Brown, a former California governor, said the federal government has set the wrong priority by devoting much more money to fighting terrorism in Iraq and Afghanistan than to helping U.S. cities fight terrorism at home.

"George Bush, as far as domestic terrorism fighting, is shadow boxing," Brown said. "We are not getting the money.

"The millions of containers that come into the Port of Los Angeles and Long Beach and Oakland could contain nuclear devices, biological devices and no one would ever know. We don't have the funding."

Because Los Angeles is one of 30 major cities identified for special federal grants, it has received some federal money, although Hahn said it is far less than needed.

The mayor said the $44 million designated for non-airport security measures in Los Angeles is far short of the $250 million the city needs to cover the costs of increasing security and preparing for a potential terrorist attack.

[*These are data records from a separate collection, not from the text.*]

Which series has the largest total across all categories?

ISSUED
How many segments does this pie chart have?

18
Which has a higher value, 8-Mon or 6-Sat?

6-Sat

The mayors' group, which represents more than 1,000 cities, found that cities spent about $2.6 billion between the 9/11 attacks and last Dec. 31 on homeland security needs.

In addition, the group discovered that many are struggling financially to maintain existing services.

The mayors' report examined 10 programs that provide federal homeland security funding.

Among them was the $1.5-billion Federal First Responder/Critical Infrastructure Funding program, which was announced in April.

States that received assistance were then supposed to distribute 80% of the money to cities and counties by Aug 1.

However, 90% of the 168 cities surveyed said they had not received money from the first responder program by Aug. 1, and 53% had not received notification that they would get any help.

"Again and again, mayors and other officials report that they are not given adequate opportunities to influence their states in regard to how these funds can be used, either in individual cities or in broader urban areas," Cochran said.

The survey found that 30% of the cities, including Long Beach and Kansas City, Mo., said the guidelines for the money do not allow it to be used for the cities' most pressing security needs.

Long Beach, for example, would like to use the money to help cover the cost of maintaining security at its port and airport, but cannot.

Federal and state officials in California said they have gone to extra lengths to rush funding to cities.

"We are confident the states will do everything they can to get this money out as quickly as possible," said Brian Roehrkasse, spokesman for the federal Homeland Security Department.

"The money is out on the streets. It's incumbent on the governors to get that money to the local jurisdictions."

Steve Maviglio, press secretary for Gov. Gray Davis, said all the money received by the state that was intended for local agencies has been passed on.

"We have sent everything we have," he said. "It was very slow in coming from Washington. Very bureaucratic."

The California mayors said they are not seeing enough of the $45 million provided to the state.

San Jose, the state's third-largest city, has incurred $25 million in security costs but has received less than $1 million from the federal government, said Gonzales, the mayor.

Part of the problem is that the state passed federal assistance to Santa Clara County to distribute, and although San Jose has more than half the county's population it had received only 12% of the money, Gonzales said.